L’amendement n° 44 est présenté par M. Savoldelli, Mme Cukierman, M. Brossat et les membres du groupe Communiste Républicain Citoyen et Écologiste – Kanaky.

Ces deux amendements sont ainsi libellés :

Supprimer cet article.

La parole est à M. Thomas Dossus, pour présenter l’amendement n° 29.

M. Thomas Dossus. Ce n’est pas parce qu’un algorithme est français qu’il est vertueux ! L’argumentaire de M. le ministre est tout de même assez surprenant…

Je ne répéterai pas les arguments qu’a bien développés Pascal Savoldelli. Le présent amendement tend à supprimer l’article 3, qui vise à étendre la surveillance algorithmique.

Chaque fois que l’on étend la société de surveillance via de nouveaux outils, on nous explique que ces dispositions seront utilisées uniquement pour lutter contre le terrorisme ou dans des cas extrêmement graves. Puis, de proposition de loi en proposition de loi, on continue d’étendre le périmètre d’utilisation de ces algorithmes – il était pourtant circonscrit – et, ce faisant, la société de surveillance – s’agissant du présent texte sans aucune étude d’impact, sans aucun avis du Conseil d’État ou de la Cnil.

Pour lutter contre les autocrates qui, eux – vous l’avez dit, monsieur le ministre –, n’ont pas la même conception du respect des libertés individuelles, nous allons utiliser leurs propres outils de surveillance et consentir à étendre la société de contrôle au motif que les algorithmes utilisés sont français, ce qui, du reste, n’est pas garanti dans le texte.

Nous proposons donc la suppression de cet article au vu du peu de consistance de l’étude portant sur ses conséquences.

M. le président. La parole est à M. Pascal Savoldelli, pour présenter l’amendement n° 44.

M. Pascal Savoldelli. Monsieur le ministre, je ne pense pas que l’on nous ait fait part au cours de l’examen de cette proposition de loi de la nationalité de l’algorithme…

Un algorithme n’a pas de nationalité, c’est le donneur d’ordre qui en a une. C’est d’ailleurs pour cette raison que vous avez évoqué d’autres pays.

> [CONSIGNE] Recopiez l’extrait du débat de « L’amendement n° 44 est » à « Supprimer cet article. », en remplaçant « libellés » par « rédigés ».

> [DONNÉES FOURNIES]
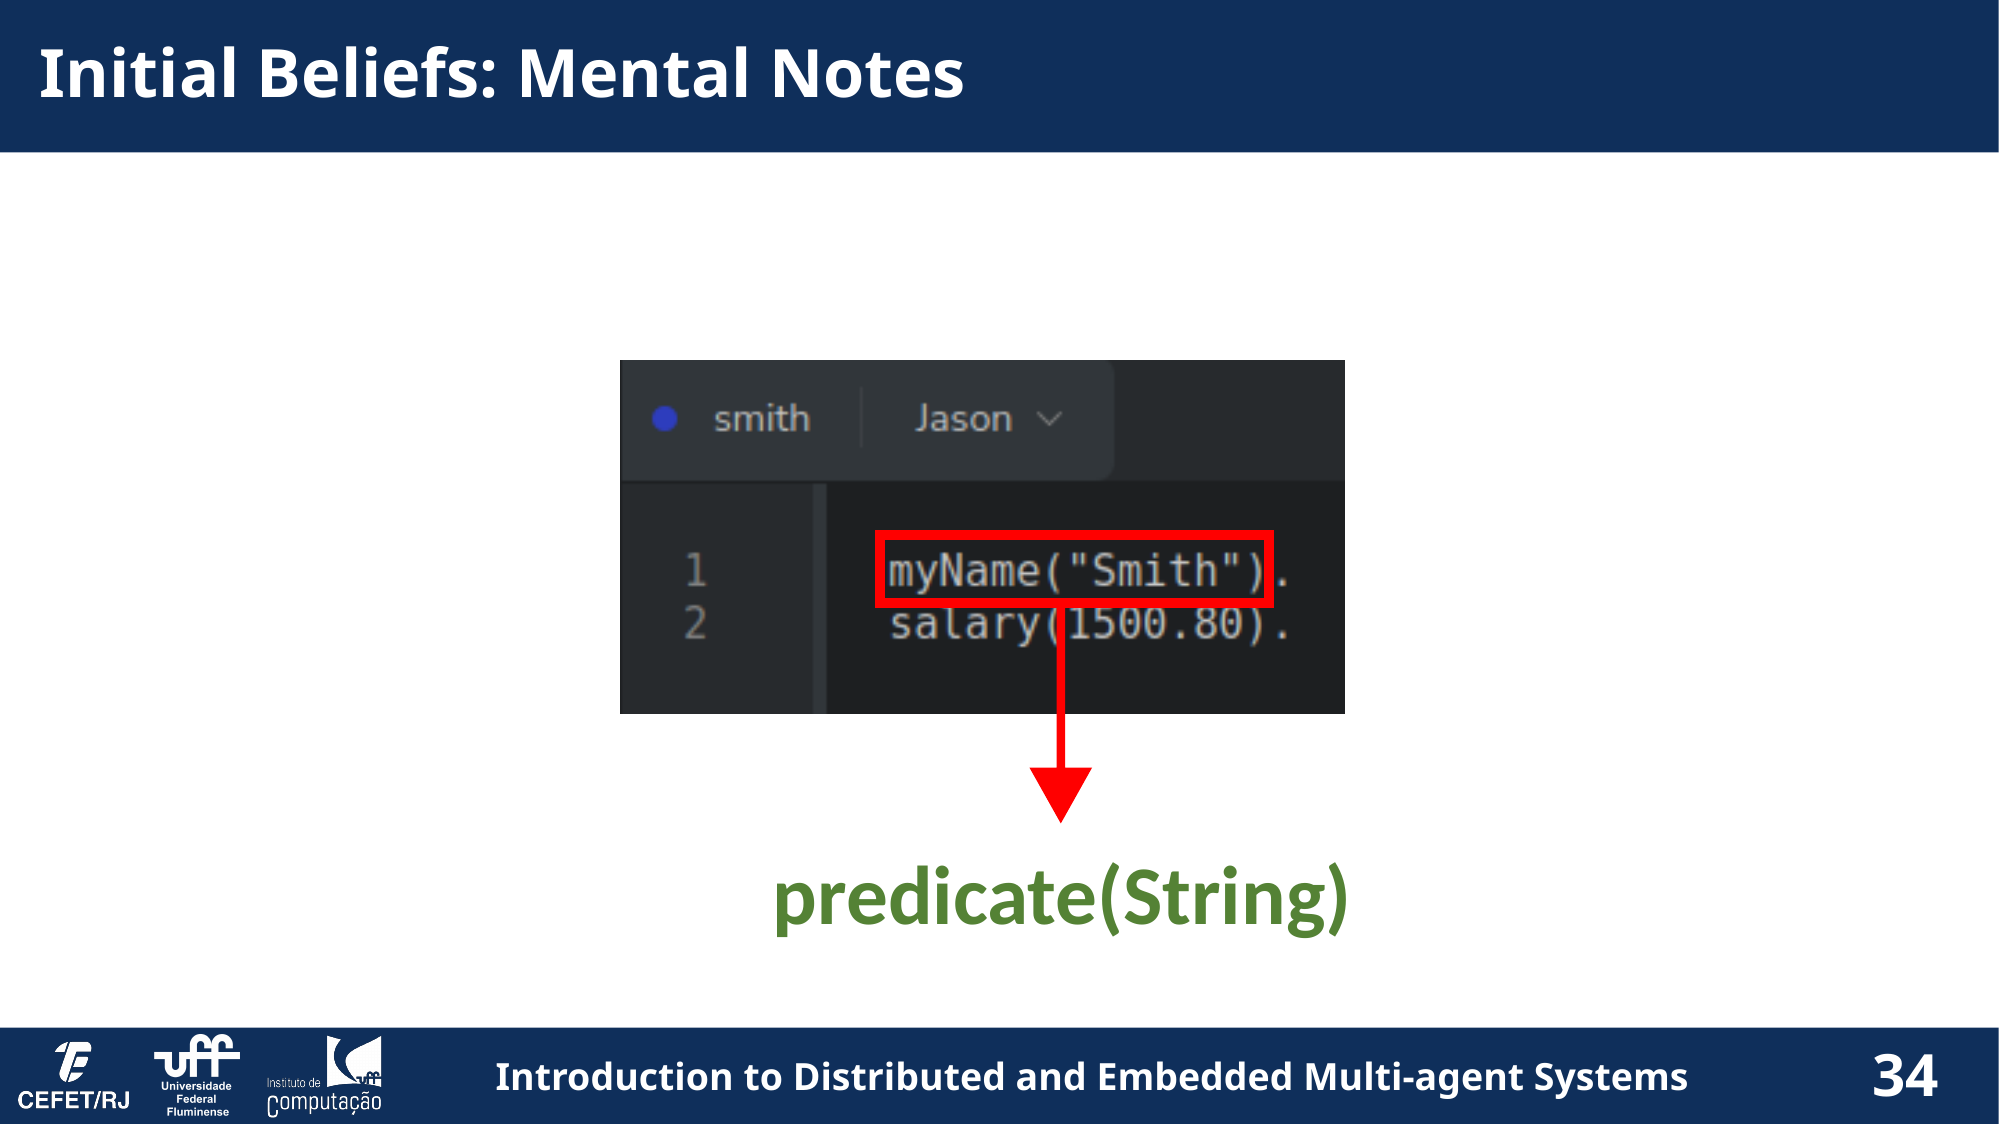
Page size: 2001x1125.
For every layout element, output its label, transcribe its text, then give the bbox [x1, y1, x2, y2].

> [RÉPONSE CI-DESSOUS]
L’amendement n° 44 est présenté par M. Savoldelli, Mme Cukierman, M. Brossat et les membres du groupe Communiste Républicain Citoyen et Écologiste – Kanaky.

Ces deux amendements sont ainsi rédigés :

Supprimer cet article.